As you develop your characters, trust them to let you know how they feel about a situation and use their dialogue, thoughts and actions to express their feelings. Believable characters act, think, feel and speak as “real people” do.


  1. Virginia, it's interesting to hear that you start with your character's physical appearances and that you often take aspects of people you know.

  2. I have a cheat sheet. When I wasn't using one, one of my characters started chapter one as Albert and in chapter 5 was Andrew. I did the same thing with the Mom. She was Rose and became Grace.
    I also record their physical characteristics, personality, hobbies, etc... My grandparents (in the book) have a loving relationship. They greet each other with a hug and kiss. They still hold hands. They've got pet names for each other.
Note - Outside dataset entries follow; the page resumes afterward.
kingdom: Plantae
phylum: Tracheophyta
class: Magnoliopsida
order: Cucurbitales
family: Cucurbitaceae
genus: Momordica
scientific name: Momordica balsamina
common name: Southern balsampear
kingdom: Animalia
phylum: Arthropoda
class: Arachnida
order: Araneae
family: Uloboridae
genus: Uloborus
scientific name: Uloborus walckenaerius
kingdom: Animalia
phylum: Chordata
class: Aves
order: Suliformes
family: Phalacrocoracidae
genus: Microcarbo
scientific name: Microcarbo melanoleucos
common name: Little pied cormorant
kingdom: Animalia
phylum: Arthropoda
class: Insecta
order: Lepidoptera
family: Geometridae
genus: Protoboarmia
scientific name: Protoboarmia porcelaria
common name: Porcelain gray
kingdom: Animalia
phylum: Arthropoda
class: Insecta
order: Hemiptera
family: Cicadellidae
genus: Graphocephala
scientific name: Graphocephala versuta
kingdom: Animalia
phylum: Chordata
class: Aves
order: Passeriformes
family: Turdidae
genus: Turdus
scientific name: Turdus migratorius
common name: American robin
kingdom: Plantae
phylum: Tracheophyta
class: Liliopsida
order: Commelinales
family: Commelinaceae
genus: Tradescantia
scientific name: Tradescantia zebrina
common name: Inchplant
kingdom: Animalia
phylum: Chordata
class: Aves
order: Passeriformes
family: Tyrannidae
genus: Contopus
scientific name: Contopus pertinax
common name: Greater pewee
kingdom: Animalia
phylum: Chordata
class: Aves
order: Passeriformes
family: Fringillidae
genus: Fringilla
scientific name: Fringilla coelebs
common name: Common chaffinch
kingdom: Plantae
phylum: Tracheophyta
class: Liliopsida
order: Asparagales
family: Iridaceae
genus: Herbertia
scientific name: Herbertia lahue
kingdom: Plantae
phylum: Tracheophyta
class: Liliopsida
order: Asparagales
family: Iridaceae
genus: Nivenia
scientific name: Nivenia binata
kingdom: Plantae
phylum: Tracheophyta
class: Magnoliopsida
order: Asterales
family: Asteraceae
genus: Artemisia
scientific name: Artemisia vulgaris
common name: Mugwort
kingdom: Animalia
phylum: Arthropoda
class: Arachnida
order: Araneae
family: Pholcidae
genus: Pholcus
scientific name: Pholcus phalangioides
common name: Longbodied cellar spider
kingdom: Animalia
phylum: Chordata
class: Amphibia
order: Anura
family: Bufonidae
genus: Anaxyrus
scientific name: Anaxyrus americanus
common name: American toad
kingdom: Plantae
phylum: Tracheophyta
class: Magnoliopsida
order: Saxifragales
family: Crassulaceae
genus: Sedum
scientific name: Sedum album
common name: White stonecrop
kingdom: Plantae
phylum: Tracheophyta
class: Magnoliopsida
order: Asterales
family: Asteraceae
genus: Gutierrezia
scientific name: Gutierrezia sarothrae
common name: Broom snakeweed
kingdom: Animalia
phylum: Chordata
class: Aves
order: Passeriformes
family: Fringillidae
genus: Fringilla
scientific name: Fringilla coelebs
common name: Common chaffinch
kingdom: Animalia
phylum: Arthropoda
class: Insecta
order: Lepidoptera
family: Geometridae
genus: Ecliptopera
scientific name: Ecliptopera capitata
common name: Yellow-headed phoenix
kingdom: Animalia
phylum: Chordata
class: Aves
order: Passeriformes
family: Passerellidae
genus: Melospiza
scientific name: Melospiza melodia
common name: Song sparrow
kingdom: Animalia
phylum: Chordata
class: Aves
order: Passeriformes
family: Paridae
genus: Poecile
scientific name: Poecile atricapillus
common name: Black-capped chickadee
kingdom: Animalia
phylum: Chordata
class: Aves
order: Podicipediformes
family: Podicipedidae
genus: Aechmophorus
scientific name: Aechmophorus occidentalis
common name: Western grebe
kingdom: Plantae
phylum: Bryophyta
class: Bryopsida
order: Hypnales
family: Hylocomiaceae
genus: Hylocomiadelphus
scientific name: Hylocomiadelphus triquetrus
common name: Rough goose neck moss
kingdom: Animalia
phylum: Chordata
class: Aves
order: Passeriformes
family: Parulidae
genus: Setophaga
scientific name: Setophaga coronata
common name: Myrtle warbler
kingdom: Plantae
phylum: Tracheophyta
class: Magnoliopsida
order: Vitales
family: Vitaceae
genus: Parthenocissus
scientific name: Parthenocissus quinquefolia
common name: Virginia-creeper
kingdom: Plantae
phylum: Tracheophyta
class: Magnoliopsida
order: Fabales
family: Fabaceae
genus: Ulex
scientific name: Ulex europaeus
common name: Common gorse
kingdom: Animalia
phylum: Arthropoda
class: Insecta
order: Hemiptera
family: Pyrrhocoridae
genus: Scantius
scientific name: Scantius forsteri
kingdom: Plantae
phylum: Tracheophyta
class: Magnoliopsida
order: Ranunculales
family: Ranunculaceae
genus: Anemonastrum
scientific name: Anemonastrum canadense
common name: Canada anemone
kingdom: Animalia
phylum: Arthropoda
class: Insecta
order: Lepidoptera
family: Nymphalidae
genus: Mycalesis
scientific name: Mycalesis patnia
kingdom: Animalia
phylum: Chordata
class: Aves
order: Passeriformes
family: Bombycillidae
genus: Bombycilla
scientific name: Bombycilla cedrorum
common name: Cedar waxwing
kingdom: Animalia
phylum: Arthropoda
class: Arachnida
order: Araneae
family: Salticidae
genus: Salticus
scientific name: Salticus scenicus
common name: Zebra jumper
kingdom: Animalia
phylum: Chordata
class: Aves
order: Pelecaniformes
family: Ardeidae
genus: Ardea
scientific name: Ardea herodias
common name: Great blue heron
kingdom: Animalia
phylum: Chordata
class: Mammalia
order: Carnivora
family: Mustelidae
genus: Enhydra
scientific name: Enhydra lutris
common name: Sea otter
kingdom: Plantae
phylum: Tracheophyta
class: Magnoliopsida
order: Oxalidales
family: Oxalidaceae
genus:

    Their relationship & how they relate to each other deeply affects who my main character is. (I hate taking the time to do this, but it's helpful & very necessary) I draw a diagram of the houses in my book & the town or city.

    It keeps my details consistent. I can see in my head where my characters are. I really recommend it. I bet you'll hate taking the time from writing, but you'll be glad you did it.
    J. Aday Kennedy
    The Differently-Abled Writer
    Children's Book Author & Inspirational Spokesperson
    Klutzy Kantor & Marta Gargantuan Wings

  3. Yeah, a lot of writers I know start with a name and then build from there. Others with personality traits. I think because I worked in retail and marketing, physical traits come to me first, followed by personality, and lastly the name.

    Also, many of my characters are based of real people. Sometimes just one person, but most of the time a combination of two or more people. I do have a few characters based on me, but their books haven't been written yet.

  4. Virginia, I have a character chart that lets me interview my characters & flesh them out much like you do. I got this from I.C.L. I also picture the character before the name. You gave me a few more pointers on fleshing out my characters, though!